Paulo Sousa oszukał Polaków! Ulubieniec Zbigniewa Bońka zostawia naszą kadrę tuż przed barażami o mundial

fot. Łączy nas Piłka

Plotki o tym, że Paulo Sousa zrezygnuje z prowadzenia polskiej kadry stały się faktem. Portugalski szkoleniowiec poinformował prezesa PZPN Cezarego Kuleszę, że chce rozwiązać kontrakt za porozumieniem stron.
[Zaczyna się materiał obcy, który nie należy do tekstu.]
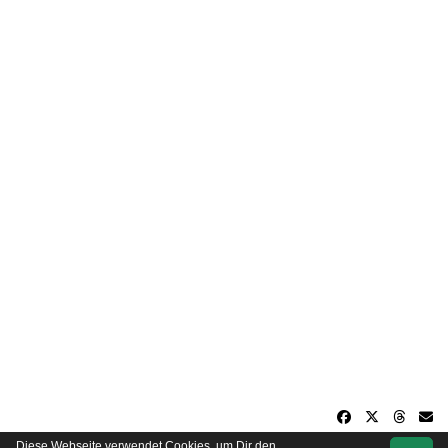
Diese Webseite verwendet Cookies, um Dir den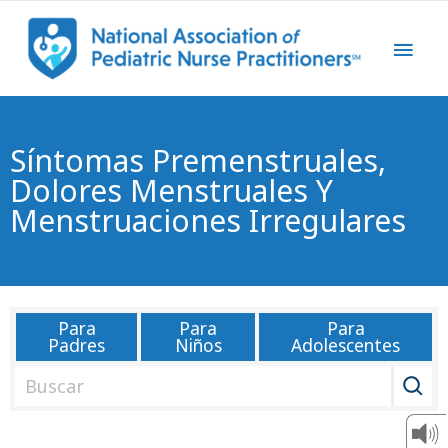
Síntomas Premenstruales,
Dolores Menstruales Y
Menstruaciones Irregulares
Para
Para
Para
Padres
Niños
Adolescentes
B
u
s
Związek konsultuje sprawę z prawnikami.

REKLAMA

Selekcjoner naszej kadry postanowił zostawić drużynę narodową na lodzie, choć już za 3 miesiące Polaków czekają baraże o awans do MŚ 2022 w Katarze. Paulo Sousa poinformował PZPN, że “dostał ofertę nie do odrzucenia” i chce rozwiązać kontrakt. “Dziś zostałem poinformowany przez Paulo Sousę, że chce rozwiązać za porozumieniem stron kontrakt z PZPN z powodu oferty z innego klubu. To skrajnie nieodpowiedzialne zachowanie, niezgodne z wcześniejszymi deklaracjami trenera. Dlatego stanowczo odmówiłem” – napisał na Twitterze szef PZPN.

Plotki o tym, że Sousa wybrał pracę w Brazylii krążyły w sieci od kilku dni. Szkoleniowiec oraz jego agent konsekwentnie zaprzeczali. Dziś wiemy, że było to zwykłe kłamstwo. Portugalczyk jest już dogadany z brazylijskim klubem Flamengo. Cezary Kulesza zapowiedział, że zgodzi się na rozwiązanie umowy, ale żąda od trenera dwóch milionów euro odszkodowania.

Niezależnie od dalszych losów konfliktu na linii Sousa-PZPN warto przypomnieć, że to były prezes związku Zbigniew Boniek jednoosobowo wybrał Sousę na selekcjonera polskiej kadry. Wśród komentatorów nie brakuje opinii, że był to najgorszy trener w historii reprezentacji Polski. Sousa mimo iż miał w składzie m.in. najlepszego piłkarza na świecie – Roberta Lewandowskiego, to nie osiągnął z drużyną żadnego sukcesu.